Watch out for holiday scams
Don't get taken for a ride this summer.
Although we've enjoyed a brief respite from the recent non-stop rain, many of us are still looking forward to summer holidays in sunnier climates!
Unfortunately it may not all be sun, sea and sangria when abroad - there are lots of scams aimed specifically at tourists – so read on and make sure you don’t fall into any of these common traps!
Don’t book a fake holiday!
If you're going to splash out on a holiday then search around for the best deal.
Booking at the last minute online is often the best way to grab a bargain, but many of us fail to take basic security measures which can open us up to fraud. Scammers create sophisticated holiday websites that look the part but are selling non-existent holidays and collecting the card details of unwitting customers.
Protect yourself by making some quick and easy checks on your travel provider. Do they have a UK address on their website, and easily accessible contact details? Do they claim to be ATOL protected? You can check this easily and quickly by visiting the Civil Aviation Authority website. You can also find out if they are an ABTA member by searching for the company on the ABTA website.
Don’t pay for freebies!
When travelling in Europe you should have an EHIC health insurance card. There are companies who kindly offer to sort this out for you, saving you the ‘hassle’. Of course, they add on costs for such things as admin charges, postal costs and their agency fee. You don’t need an agent, the card is free to obtain and simple to sign up for. Just visit the European Health Insurance Card official website and do it yourself!
If travelling to America you will now need an ETSA visa which is required by the US Department of Homeland Security. They cost $14 each and give you permission to enter the country (although if you are denied permission you are still charged $4 for the pleasure!)
This is very easy to do online via the government website so don’t let an ‘agency’ do it for you. Trading Standards found one website offering to sort our ETSA visa for $39 each – meaning a family of free will be paying $117 rather than the $42 they should be paying!

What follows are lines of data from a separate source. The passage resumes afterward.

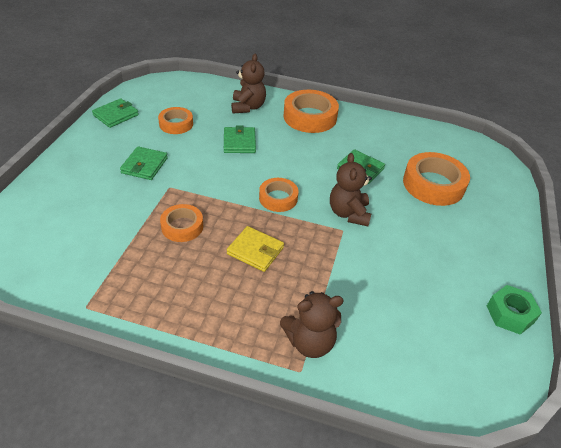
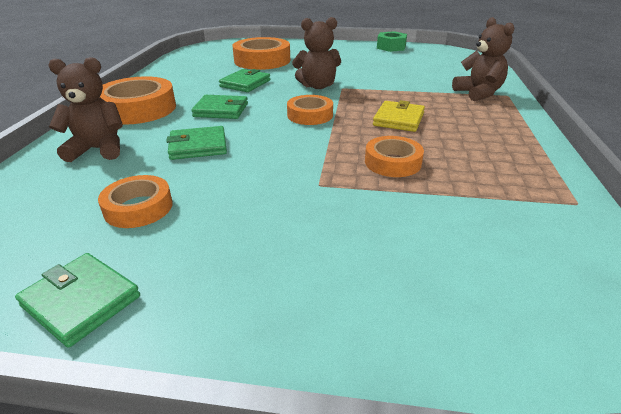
camera: 95 degrees left, 10 degrees down
(144, 165) = (272, 217): green wallet -> green wallet (221, 110)

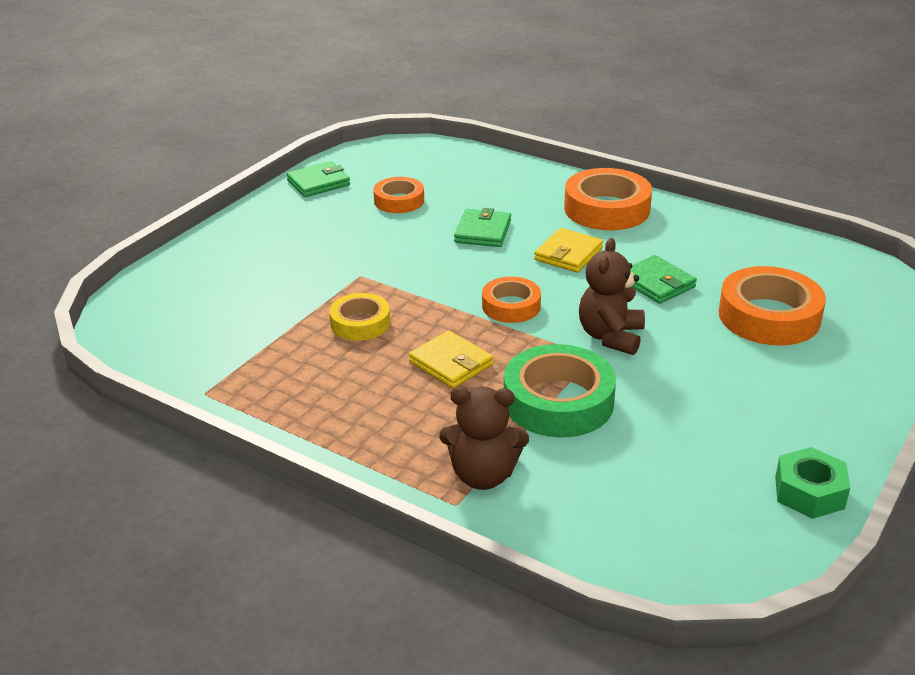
camera: 115 degrees right, 0 degrees up
(98, 149) = (514, 188): brown teddy bear -> none
(221, 110) = (568, 254): green wallet -> yellow wallet
(392, 162) = (360, 323): orange tape -> yellow tape
(395, 88) = (558, 401): none -> green tape

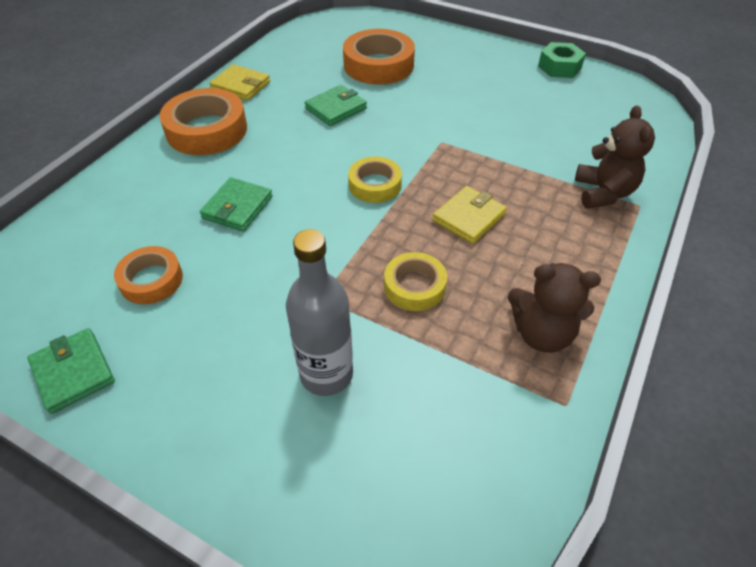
camera: 95 degrees left, 15 degrees up
(280, 278) = (326, 374): none -> grey bottle
(483, 231) = (237, 207): green wallet -> green wallet turned 75 degrees counterclockwise
(511, 306) = (375, 185): orange tape -> yellow tape
(558, 401) = (504, 158): green tape -> none
(568, 254) = (287, 152): yellow wallet -> yellow wallet (241, 86)
(611, 337) = (414, 132): brown teddy bear -> brown teddy bear (541, 333)

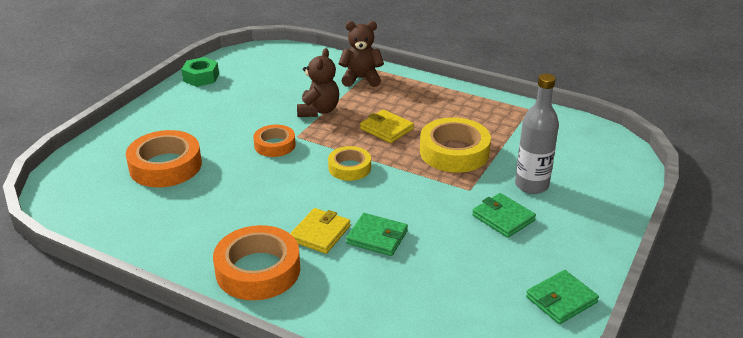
camera: 90 degrees left, 15 degrees down
(151, 280) = (465, 275): orange tape -> orange tape (275, 145)
(241, 86) = (177, 255): yellow wallet -> yellow wallet (320, 233)
(336, 108) = (236, 190): green wallet -> green wallet (503, 218)
(414, 286) = (454, 152): yellow tape -> yellow tape, size x1.67
(541, 333) = (484, 111): brown teddy bear -> brown teddy bear (318, 111)

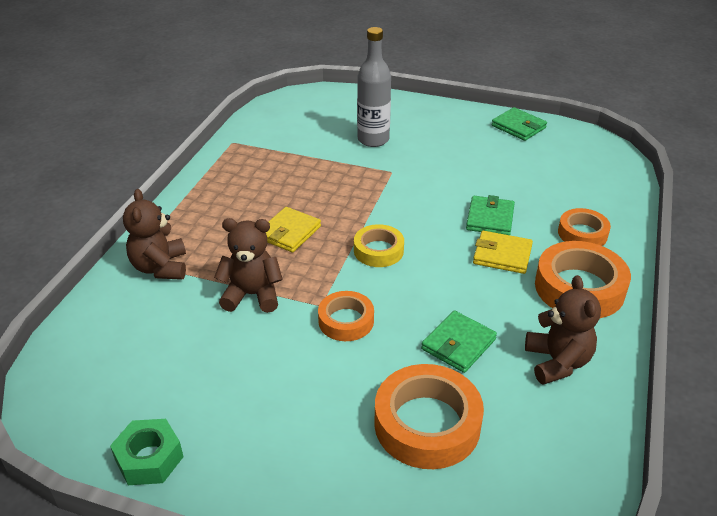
camera: 100 degrees left, 5 degrees up
(182, 234) = (557, 362): none -> brown teddy bear
(335, 295) = (582, 233): none -> orange tape
(454, 152) = (328, 183): yellow tape -> none
(503, 218) = (429, 153): green wallet -> green wallet (458, 344)

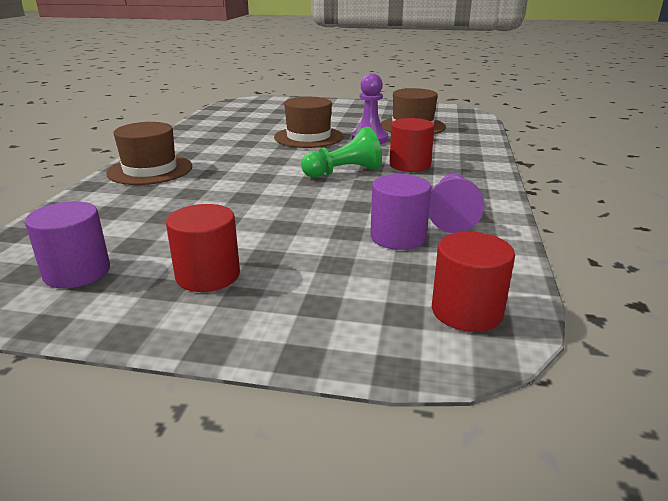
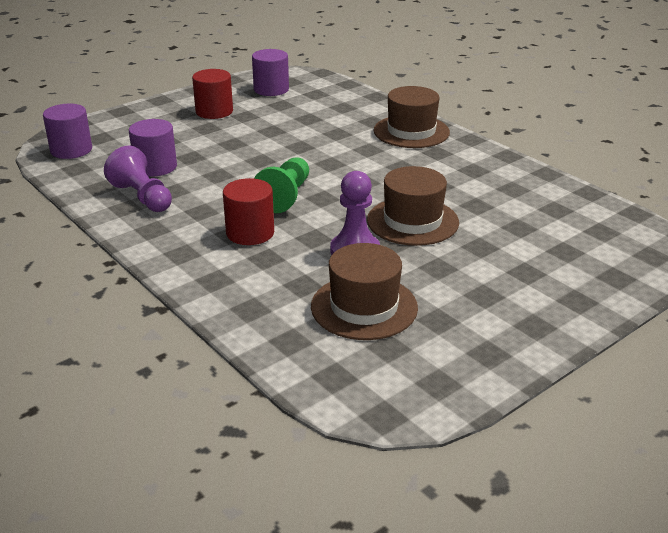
camera: 130 degrees right, 5 degrees up
(466, 311) = (71, 150): red cylinder -> purple cylinder

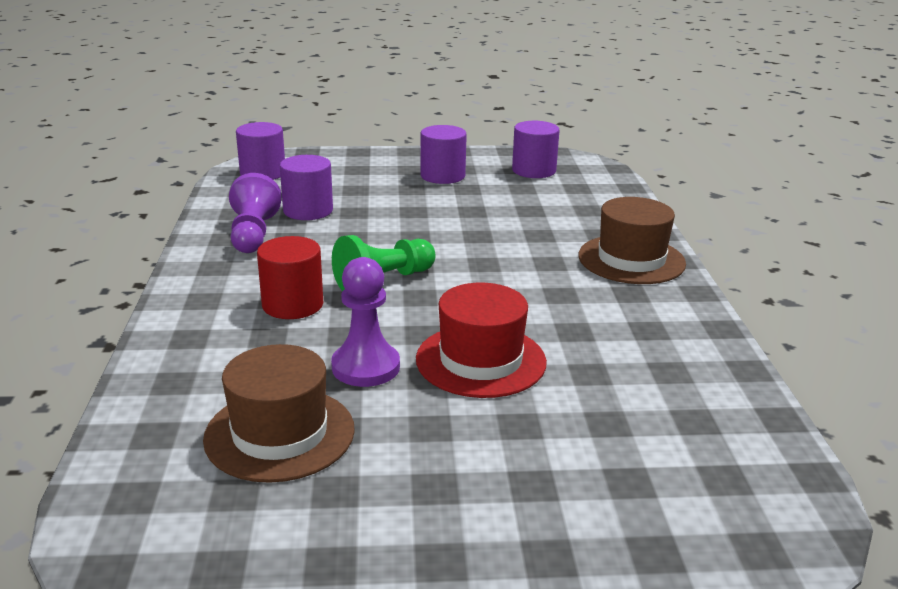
camera: 35 degrees right, 5 degrees down
(214, 111) = (442, 176): red cylinder -> purple cylinder
(412, 221) = (481, 360): brown hat -> red hat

Every year the Office of Fair Trading (OFT) launches a campaign to make sure people do not fall into timeshare traps, but the figures show that a high proportion of Brits are still falling victim to this age old scam.
There are various ways in which you might find yourself the ‘proud’ owner of a worthless timeshare. A company may phone you and pretend you have won a holiday. All you have to do to claim is attend a presentation.
These presentations can go on for hours, and highly skilled salespeople can often extract cash from the most savvy customer, sending them packing with a timeshare package in their hands and a confused expression! High pressure sales, non-existent properties, badly maintained holiday villas and high maintenance fees are all common complaints in the murky world of timeshare scams.
Once signed up it can be difficult to get out of a contract. Selling your timeshare can be an option, but this process can also open you up to scams. Dodgy timeshare resale companies entice you to use their services by telling you they have a buyer waiting. They take an up-front fee with the promise that it will be refunded upon sale. The company will then disappear, no buyer will be waiting in the wings, and you will be left even further out of pocket.
There is legislation in place, at least if you buy a timeshare within the EEA, which offers some protection. Under EU law, Timeshare Directive 94/97/EC gives consumers certain rights in relation to their purchase, such as a cooling off period and the right to basic information about the seller.
Holiday Club scams
Holiday Clubs are not covered by timeshare legislation, so present an entirely new set of problems for unwitting tourists.
Joining a Holiday Club entails paying a membership fee in order to gain access to discounted accommodation, flights and car hire. You don’t get any ownership rights over a holiday property as you would with a valid timeshare, and sometimes you are paying for nothing more than a password to a website that offers holiday products.
Investigations have shown that these prices are often no better than those you might find on any holiday website, meaning that you have essentially paid money for nothing!
A method of scamming particularly prevalent in places like the Canary Islands, involves ‘sales reps’ stopping tourists on the beach and offering them scratch cards. The tourist wins the ‘top’ prize and is excitedly taken to the ‘office’ (often in a hotel lobby) and given champagne before being lured into signing up to what might look like a fantastic deal.
The OFT has been working on this problem for years. I used to work for them investigating these companies. A fake timeshare or holiday company can be very hard to track down as they are often based abroad. They also operate within different legislations so the powers of the OFT are limited, but progress is being made. If you have fallen victim to such a scam contact the OFT or your local Trading Standards office.